▸ OPIS ZADANIA
Wypisz wiernie, linijka po linijce, wszystkie poniższe zapisy i pomiń w odpowiedzi obrazy.

▸ MATERIAŁ DO ZADANIA
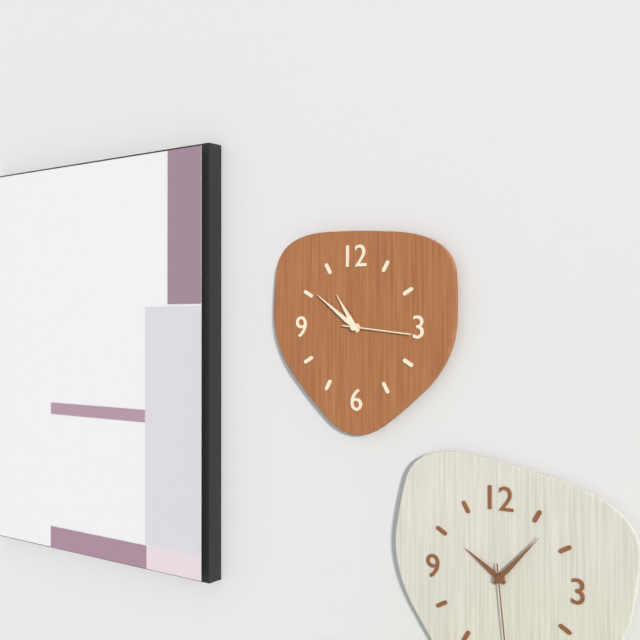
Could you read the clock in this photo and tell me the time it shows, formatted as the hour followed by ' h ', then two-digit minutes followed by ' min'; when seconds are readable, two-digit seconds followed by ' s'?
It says 10 h 51 min 16 s
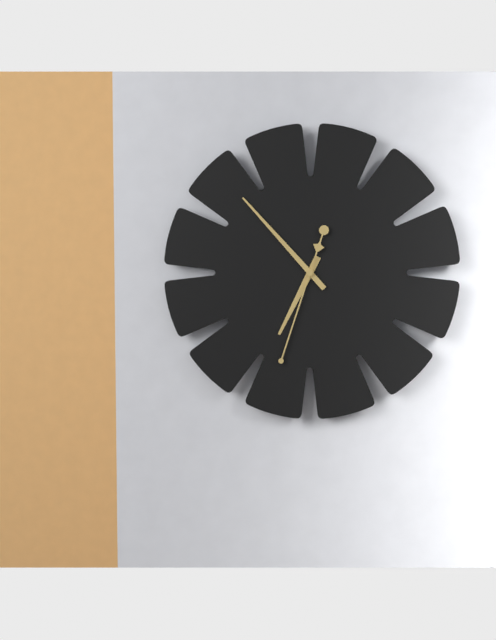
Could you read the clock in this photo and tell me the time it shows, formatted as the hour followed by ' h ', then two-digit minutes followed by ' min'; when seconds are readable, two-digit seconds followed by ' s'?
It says 6 h 53 min 33 s
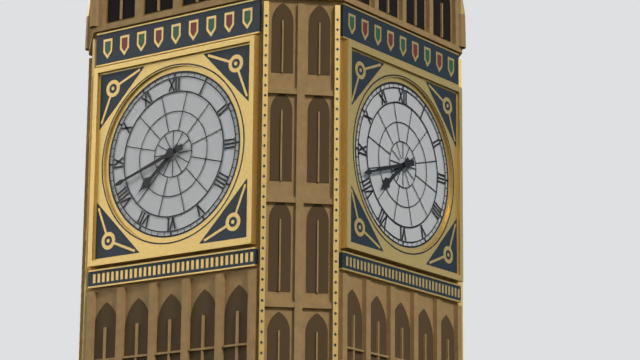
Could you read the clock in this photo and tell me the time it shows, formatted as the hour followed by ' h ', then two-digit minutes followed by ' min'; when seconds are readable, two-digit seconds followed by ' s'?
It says 7 h 42 min
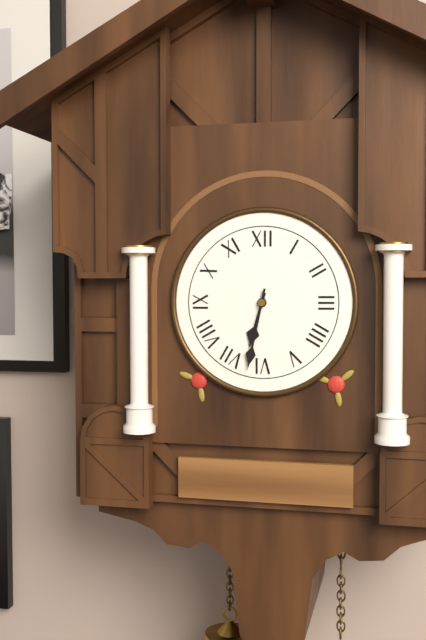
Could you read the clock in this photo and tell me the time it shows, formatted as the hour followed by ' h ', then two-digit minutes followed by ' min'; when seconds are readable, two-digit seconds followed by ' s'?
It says 6 h 32 min
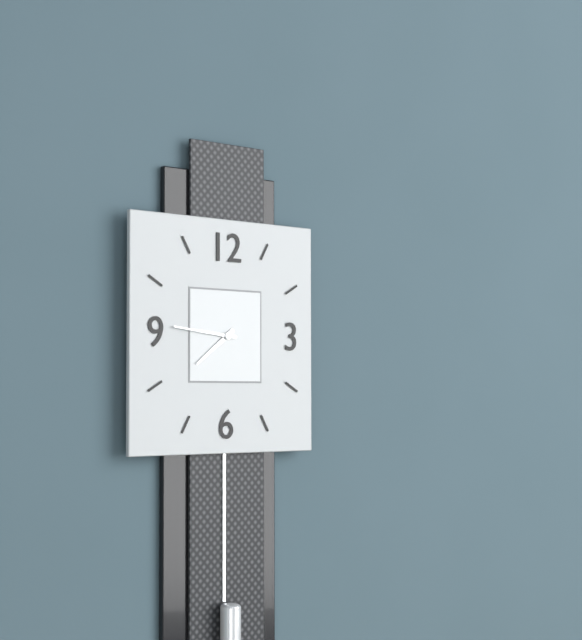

▸ PEŁNA ODPOWIEDŹ
Could you read the clock in this photo and tell me the time it shows, formatted as the hour followed by ' h ', then two-digit minutes followed by ' min'; when seconds are readable, two-digit seconds followed by ' s'?
It says 10 h 51 min 16 s
Could you read the clock in this photo and tell me the time it shows, formatted as the hour followed by ' h ', then two-digit minutes followed by ' min'; when seconds are readable, two-digit seconds followed by ' s'?
It says 6 h 53 min 33 s
Could you read the clock in this photo and tell me the time it shows, formatted as the hour followed by ' h ', then two-digit minutes followed by ' min'; when seconds are readable, two-digit seconds followed by ' s'?
It says 7 h 42 min
Could you read the clock in this photo and tell me the time it shows, formatted as the hour followed by ' h ', then two-digit minutes followed by ' min'; when seconds are readable, two-digit seconds followed by ' s'?
It says 6 h 32 min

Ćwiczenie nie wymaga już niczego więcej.